**** 提示文 ****
長引く痛み(慢性疼痛)の治療法
日本中で、何らかの痛みに対して治療をうけている人数は、
2015年以降の5年間で約1.5倍に増加しています。
痛みとはなぜ起きるのでしょうか?
もとは、危険な状態から体を守るため警告信号として存在します。
痛みは主観的なものであり、個人差が大きいものです。
身を守るはずの働き自体に不都合を生じます。
多くは、治療に応じて痛みは改善します。
しかし、一部では治療をしても改善が乏しく、長期化します。
特に、腰痛、肩痛、膝痛が慢性痛になりやすくなります。
近年、痛みのメカニズムが徐々に分かるようになってきました。
長期化する痛みについても治療選択肢が増えています。
今回は、長引く痛みについて整頓します。
痛み種類➡急性、慢性
お困りの方に対して、慢性疼痛治療ガイドラインができました。
厚生労働省:慢性痛への対策研究
(リンクあり、クリックしてください))
慢性疼痛に悩む人:15~22%、5人に1人が慢性痛に困っています。
また、他の報告では、医学的に説明できない、
慢性疼痛例が30~53%
これは日本全人口あたり:100万人に該当する
(Creed F unexclained symptoms に報告あります)
急性疼痛について
原因が明確です。
適切な安静、内服、局所麻酔などの治療に反応します。
****
▸ 課題の目的
上記の慢性疼痛に関する文章を、最後の文に続けて書き継いでください。 この後に掲載する行は、参照する必要がありません。
**** 表示情報 ****
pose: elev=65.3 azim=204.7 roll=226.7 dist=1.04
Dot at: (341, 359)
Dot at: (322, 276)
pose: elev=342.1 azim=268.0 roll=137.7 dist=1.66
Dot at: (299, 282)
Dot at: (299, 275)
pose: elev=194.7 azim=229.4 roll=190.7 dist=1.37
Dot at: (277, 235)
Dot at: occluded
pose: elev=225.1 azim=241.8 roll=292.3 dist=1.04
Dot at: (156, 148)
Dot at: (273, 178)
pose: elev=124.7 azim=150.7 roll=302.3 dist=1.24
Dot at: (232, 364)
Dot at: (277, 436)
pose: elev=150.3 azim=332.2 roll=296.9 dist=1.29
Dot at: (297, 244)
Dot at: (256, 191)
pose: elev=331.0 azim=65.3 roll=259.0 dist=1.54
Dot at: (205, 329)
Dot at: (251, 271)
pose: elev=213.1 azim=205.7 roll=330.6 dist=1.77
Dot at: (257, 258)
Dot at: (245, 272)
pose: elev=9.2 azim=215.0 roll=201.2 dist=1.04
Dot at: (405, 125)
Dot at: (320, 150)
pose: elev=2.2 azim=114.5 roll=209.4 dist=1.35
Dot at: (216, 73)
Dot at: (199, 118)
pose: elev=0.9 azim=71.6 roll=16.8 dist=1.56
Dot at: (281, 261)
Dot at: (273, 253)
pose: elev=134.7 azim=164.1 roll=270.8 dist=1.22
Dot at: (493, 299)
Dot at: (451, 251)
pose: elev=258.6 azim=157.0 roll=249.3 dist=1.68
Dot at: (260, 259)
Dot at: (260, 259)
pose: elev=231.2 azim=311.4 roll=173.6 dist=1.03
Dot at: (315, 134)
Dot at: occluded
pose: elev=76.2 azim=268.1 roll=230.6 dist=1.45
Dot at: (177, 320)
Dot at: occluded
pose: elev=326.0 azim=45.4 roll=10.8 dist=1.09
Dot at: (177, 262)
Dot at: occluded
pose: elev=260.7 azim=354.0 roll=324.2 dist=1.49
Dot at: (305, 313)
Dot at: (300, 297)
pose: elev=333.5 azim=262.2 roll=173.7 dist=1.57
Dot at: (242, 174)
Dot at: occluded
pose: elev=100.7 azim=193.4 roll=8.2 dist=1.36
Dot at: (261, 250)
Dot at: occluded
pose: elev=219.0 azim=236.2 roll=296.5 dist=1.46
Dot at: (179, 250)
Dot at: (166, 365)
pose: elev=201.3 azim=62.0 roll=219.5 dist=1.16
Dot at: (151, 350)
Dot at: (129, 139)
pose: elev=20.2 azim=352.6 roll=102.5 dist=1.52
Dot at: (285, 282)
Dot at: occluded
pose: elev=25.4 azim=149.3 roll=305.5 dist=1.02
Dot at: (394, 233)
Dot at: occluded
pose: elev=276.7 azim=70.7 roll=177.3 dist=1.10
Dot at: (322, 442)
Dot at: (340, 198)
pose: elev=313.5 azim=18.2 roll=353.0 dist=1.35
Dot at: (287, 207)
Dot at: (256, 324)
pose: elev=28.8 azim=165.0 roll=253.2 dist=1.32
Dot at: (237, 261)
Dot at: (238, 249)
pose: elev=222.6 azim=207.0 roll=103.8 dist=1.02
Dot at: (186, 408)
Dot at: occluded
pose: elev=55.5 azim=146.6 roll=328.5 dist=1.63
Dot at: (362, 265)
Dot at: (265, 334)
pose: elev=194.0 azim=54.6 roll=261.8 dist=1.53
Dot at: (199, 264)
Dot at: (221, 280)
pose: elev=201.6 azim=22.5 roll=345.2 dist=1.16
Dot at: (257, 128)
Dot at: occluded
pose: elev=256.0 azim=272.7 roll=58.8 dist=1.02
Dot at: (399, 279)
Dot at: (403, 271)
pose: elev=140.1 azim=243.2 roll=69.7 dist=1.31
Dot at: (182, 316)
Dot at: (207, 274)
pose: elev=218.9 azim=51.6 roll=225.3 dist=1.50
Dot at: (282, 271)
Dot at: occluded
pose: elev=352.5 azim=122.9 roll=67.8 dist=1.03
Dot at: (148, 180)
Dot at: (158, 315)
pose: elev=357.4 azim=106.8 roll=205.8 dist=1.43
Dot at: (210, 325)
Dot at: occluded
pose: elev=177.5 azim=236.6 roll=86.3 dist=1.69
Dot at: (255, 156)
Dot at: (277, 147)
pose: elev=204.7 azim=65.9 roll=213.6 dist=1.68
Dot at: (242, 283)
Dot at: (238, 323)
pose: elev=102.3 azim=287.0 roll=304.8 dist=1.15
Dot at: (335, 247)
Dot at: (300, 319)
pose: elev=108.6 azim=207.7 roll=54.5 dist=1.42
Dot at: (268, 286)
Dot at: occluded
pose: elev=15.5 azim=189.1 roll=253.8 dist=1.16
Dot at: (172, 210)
****
▸ 解答欄
順調に症状が改善していきます。
主に、整形外科疾患、外傷、手術後などが該当します。
慢性疼痛
改善が乏しく3~6か月以上の疼痛が継続する。
慢性疼痛で注意すること
放置しないで、危険信号の疾患(red flagと言います)
がないかについて確認をします。
診察所見を含め、追加確認・検査が必要な疾患に
悪性腫瘍、骨折、感染、心疾患、血流障害、骨壊死などがあります。
以前検査をしていても、現在の状況に応じたものを
スクリーニング検査する必要があります。
血液検査やレントゲン・MRI画像検査など勿論、
専門医による診察、手術、入院加療が必要な場合は適切な専門外来へ
ご紹介いたします。
(当院ホームページご紹介施設を参照ください)
例えば、背部の慢性痛の原因が、内科的疾患のこともあります。
以上にてred fragが確認されない時には
慢性疼痛について当院で加療を行っていきます。
また、交通事故後の治療にて慢性痛が起こるケースがあります。
交通外傷後の頚部外傷は起こりやすいですが、
一般的には治療と共に寛解します。
しかし、一部には慢性化し、多彩な症状が起きますので
他科とも協力して加療に臨みます→外傷性頚部症候群です。
関節リウマチが隠れているときがあります。
その他の原因となるもの
感覚過敏
:刺激により痛みが増強する
生活環境
:家族、学校、職場などの不満
生活習慣
:独自のくせや習慣がある痛みの原因となる。
例:歩き方、座位のくせ
睡眠不足
➡筋緊張、疲れの改善困難から慢性痛、睡眠薬を安易に使わずに、
運動量、食事、嗜好品の改善へ
慢性疼痛の既往がある
心理的要素
抑うつ、気分の落ち込み、不安、運動恐怖
性格要因
運動に対する不安や恐怖心が強く、または、かたよった考え方
例:0か100かの発想→適度に行うことができず一生懸命に行い過ぎる。
急性と比べ改善することが難しくなります。
慢性疼痛の治療方法?
(リンクあり、クリックしてください)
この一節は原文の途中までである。